Он поднялся, и я последовал его примеру, чуть мне поклонился, и я проделал то же самое. Протянул руку, и я ее пожал.
– Извините, что пришел и вывалил все на вас.
– Не за что тебе извиняться. По-моему, ты все сделал правильно. Дай мне несколько дней, чтобы хорошенько все обдумать. А пока, как говорят детективы в романах, тебе лучше залечь на дно.

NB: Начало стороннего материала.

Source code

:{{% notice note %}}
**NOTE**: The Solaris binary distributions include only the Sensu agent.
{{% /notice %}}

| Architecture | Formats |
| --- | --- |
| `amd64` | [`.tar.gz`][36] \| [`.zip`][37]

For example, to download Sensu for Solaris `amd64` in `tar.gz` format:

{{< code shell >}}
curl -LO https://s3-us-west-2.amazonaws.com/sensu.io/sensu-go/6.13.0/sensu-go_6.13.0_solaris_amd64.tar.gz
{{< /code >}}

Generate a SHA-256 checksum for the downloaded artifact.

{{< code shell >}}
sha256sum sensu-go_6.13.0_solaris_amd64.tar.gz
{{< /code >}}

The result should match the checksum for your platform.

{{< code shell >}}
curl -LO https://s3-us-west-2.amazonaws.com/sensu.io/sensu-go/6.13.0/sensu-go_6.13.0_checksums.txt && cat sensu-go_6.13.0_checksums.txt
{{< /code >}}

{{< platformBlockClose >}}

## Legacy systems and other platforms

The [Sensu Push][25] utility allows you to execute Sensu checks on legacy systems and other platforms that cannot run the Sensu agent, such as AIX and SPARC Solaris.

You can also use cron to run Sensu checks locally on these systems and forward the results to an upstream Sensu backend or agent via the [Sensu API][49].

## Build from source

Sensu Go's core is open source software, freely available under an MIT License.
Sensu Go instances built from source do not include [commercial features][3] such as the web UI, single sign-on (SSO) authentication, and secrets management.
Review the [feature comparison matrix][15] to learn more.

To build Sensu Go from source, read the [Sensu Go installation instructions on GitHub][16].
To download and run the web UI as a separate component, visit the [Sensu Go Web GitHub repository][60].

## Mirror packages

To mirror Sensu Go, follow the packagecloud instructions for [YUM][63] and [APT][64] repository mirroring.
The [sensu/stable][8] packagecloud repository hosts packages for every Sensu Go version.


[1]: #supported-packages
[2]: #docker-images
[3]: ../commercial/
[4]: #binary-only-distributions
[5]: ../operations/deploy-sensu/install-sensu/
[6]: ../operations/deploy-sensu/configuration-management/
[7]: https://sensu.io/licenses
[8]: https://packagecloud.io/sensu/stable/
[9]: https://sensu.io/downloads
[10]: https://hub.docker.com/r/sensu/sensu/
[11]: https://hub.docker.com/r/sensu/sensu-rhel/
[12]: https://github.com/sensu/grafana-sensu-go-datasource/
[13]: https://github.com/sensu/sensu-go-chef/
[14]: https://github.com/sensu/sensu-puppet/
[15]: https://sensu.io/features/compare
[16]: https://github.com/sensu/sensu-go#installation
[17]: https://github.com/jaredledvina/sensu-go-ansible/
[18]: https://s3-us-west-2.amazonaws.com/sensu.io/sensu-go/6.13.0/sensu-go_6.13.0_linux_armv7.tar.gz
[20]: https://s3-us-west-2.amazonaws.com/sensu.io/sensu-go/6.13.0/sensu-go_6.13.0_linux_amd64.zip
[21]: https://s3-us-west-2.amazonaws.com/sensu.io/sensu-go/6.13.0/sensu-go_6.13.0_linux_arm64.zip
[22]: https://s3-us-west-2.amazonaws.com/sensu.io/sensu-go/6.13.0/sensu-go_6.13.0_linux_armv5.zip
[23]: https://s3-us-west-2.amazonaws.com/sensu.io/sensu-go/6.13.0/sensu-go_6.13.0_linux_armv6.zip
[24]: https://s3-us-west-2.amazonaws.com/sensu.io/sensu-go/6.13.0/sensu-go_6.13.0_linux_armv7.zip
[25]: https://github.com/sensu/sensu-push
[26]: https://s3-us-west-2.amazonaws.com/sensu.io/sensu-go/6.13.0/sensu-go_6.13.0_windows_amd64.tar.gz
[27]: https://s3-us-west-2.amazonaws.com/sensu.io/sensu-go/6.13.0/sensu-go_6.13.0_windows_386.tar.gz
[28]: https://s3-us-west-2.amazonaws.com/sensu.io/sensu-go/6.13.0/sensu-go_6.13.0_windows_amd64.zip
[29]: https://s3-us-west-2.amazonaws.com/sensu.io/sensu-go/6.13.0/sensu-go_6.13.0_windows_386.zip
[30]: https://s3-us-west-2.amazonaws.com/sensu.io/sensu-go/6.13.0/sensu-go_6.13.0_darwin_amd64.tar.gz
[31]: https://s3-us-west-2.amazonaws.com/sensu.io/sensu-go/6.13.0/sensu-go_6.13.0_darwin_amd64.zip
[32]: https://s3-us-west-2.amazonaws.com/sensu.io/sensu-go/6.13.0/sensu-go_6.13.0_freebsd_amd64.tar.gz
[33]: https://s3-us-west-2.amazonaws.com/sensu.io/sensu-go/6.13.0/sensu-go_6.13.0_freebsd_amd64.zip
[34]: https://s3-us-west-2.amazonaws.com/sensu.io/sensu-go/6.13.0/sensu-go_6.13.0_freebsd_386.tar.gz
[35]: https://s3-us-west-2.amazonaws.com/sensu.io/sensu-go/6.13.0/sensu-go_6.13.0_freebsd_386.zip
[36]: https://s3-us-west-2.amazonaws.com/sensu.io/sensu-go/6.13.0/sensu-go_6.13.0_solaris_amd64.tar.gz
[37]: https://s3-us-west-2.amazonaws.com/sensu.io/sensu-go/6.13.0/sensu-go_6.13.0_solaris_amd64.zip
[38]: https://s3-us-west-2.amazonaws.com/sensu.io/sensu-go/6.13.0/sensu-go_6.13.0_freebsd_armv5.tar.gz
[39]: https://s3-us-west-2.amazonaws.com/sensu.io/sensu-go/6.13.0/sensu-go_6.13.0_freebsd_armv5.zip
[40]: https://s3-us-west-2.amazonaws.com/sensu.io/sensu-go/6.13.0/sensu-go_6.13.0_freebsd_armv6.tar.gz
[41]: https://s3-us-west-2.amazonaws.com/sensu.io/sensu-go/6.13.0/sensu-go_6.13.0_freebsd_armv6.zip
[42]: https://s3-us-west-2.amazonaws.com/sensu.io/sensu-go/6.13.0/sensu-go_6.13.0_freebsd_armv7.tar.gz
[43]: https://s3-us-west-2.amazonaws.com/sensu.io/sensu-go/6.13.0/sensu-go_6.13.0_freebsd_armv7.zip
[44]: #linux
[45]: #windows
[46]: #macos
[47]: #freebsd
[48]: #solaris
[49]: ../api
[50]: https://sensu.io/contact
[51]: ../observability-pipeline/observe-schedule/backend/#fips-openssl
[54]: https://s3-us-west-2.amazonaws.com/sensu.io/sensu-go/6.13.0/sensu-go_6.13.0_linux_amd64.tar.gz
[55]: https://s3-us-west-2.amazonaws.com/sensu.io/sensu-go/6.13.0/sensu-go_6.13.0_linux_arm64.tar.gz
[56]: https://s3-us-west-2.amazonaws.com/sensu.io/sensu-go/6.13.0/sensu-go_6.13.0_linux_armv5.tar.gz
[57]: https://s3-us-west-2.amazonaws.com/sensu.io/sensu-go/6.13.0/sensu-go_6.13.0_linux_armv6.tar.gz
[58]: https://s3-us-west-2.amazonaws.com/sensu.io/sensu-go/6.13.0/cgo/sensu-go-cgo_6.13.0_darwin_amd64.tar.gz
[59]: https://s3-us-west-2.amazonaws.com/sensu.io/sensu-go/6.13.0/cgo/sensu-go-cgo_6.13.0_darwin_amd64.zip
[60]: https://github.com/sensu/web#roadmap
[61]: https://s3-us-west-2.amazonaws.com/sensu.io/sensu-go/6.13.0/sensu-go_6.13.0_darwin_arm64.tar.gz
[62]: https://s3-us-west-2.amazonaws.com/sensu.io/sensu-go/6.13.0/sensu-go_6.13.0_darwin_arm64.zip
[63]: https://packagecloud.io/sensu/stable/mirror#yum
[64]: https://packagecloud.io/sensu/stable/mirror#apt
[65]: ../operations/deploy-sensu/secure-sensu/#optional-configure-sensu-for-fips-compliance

Он направился к двери в огромный цех, я – к выходу, но он меня позвал. Мы встретились в центре приемной.
– В этой истории есть недостающее звено.
– Вы не про получеловека-полуобезьяну?
– Нет, я не про эволюцию, а про того, кто может связывать твоего отца, Фиону Кэссиди и Лукаса Дрэкмена. И предлагаю тебе какое-то время избегать мистера Реджинальда Смоллера.
Уже собравшись защищать мистера Смоллера, я вспомнил, как мой отец иногда уходил к технику-смотрителю с шестибаночной упаковкой пива. Вроде бы для того, чтобы развязать ему язык и услышать от него нелепые версии всяческих заговоров, которыми он позже делился со мной и моей мамой.
– Я нисколько не удивлюсь, – продолжил мистер Иошиока, – если люди с черными сердцами, о которых он упоминал, понятия не имеют о том, что мисс Кэссиди бесплатно жила в квартире 6-В.
На моем лице отразилось разочарование.
– Я всегда думал, что он хороший парень.
– Очень возможно, что он – хороший парень. Но ручаться за это жизнью я бы не стал.
Мистер Иошиока вернулся к работе, и когда за ним закрылась дверь, я подошел к стойке и поблагодарил милую женщину, которая вызвала его из цеха.
– Надеюсь, у него не будет неприятностей из-за того, что он прервал работу.
Она мне мило улыбнулась, и ее улыбка меня порадовала: я не думал, что она стала бы улыбаться, если бы я навлек на портного неприятности.
– Не волнуйся, Иона, мистера Иошиоку здесь высоко ценят.
– Я тоже его высоко ценю, – ответил я. Когда произносил эти слова, произошло странное. Они словно распухли в горле, и я стал задыхаться. И милая дама вдруг расплылась перед глазами.